La struttura unica del Taipei 101
Il Taipei 101, come suggerisce il suo nome, ha 101 piani, ma la parte più difficile della scalata si trovava nella sezione centrale, composta da 64 piani. Questi sono noti come i “bamboo boxes” (scatole di bambù), che conferiscono all’edificio la sua silhouette unica.
La scalata è stata particolarmente impegnativa perché la torre è divisa in otto segmenti, ognuno dei quali comprende otto piani di ripido arrampicamento seguito da balconi, dove Honnold ha approfittato per brevi soste durante l’ascesa.
A differenza delle sue solite ascensioni, che si svolgono in luoghi remoti e senza pubblico, l’impresa di Honnold è stata trasmessa in diretta su Netflix, con un ritardo di dieci secondi.
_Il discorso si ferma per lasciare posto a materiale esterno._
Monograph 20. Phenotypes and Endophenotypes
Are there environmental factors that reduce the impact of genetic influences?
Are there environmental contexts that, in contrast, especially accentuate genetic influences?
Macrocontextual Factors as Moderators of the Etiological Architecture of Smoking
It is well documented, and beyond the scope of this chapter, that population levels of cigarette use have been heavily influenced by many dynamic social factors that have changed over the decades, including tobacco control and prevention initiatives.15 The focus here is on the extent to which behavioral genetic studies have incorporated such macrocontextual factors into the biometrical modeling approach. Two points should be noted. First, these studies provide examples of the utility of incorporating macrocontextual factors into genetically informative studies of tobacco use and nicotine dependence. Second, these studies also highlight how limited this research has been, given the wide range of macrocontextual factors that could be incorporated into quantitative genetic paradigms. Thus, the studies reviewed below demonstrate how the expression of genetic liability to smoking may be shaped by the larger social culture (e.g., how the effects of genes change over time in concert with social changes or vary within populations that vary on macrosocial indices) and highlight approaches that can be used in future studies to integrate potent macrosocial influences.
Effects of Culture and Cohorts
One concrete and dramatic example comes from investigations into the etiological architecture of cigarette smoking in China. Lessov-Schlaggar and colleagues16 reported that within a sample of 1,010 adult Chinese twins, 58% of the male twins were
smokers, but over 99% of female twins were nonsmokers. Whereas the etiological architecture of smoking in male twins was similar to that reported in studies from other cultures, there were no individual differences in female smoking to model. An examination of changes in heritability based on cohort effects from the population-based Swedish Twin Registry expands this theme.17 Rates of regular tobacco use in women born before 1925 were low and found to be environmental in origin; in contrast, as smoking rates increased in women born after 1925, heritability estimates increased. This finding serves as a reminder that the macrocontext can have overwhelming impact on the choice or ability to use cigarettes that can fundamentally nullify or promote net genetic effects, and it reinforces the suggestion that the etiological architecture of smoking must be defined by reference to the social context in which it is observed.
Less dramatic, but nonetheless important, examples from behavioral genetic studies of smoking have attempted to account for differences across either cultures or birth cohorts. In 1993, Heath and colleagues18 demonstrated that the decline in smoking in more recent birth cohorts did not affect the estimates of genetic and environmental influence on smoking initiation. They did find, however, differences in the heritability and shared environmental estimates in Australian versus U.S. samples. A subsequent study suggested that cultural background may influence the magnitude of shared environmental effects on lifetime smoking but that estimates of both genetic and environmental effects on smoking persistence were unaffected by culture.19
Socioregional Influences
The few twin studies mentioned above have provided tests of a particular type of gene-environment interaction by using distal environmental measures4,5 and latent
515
Il gran numero di spettatori ha creato una nuova dimensione nell’esperienza del climber:
“Quando sono partito da terra, pensavo: è un po’ intenso, c’è così tanta gente che mi guarda”, ha confessato. “Ma alla fine, tutti mi auguravano buona fortuna. Onestamente, rende l’esperienza più festosa, tutte queste persone gentili che mi sostengono e si divertono”, ha aggiunto Honnold.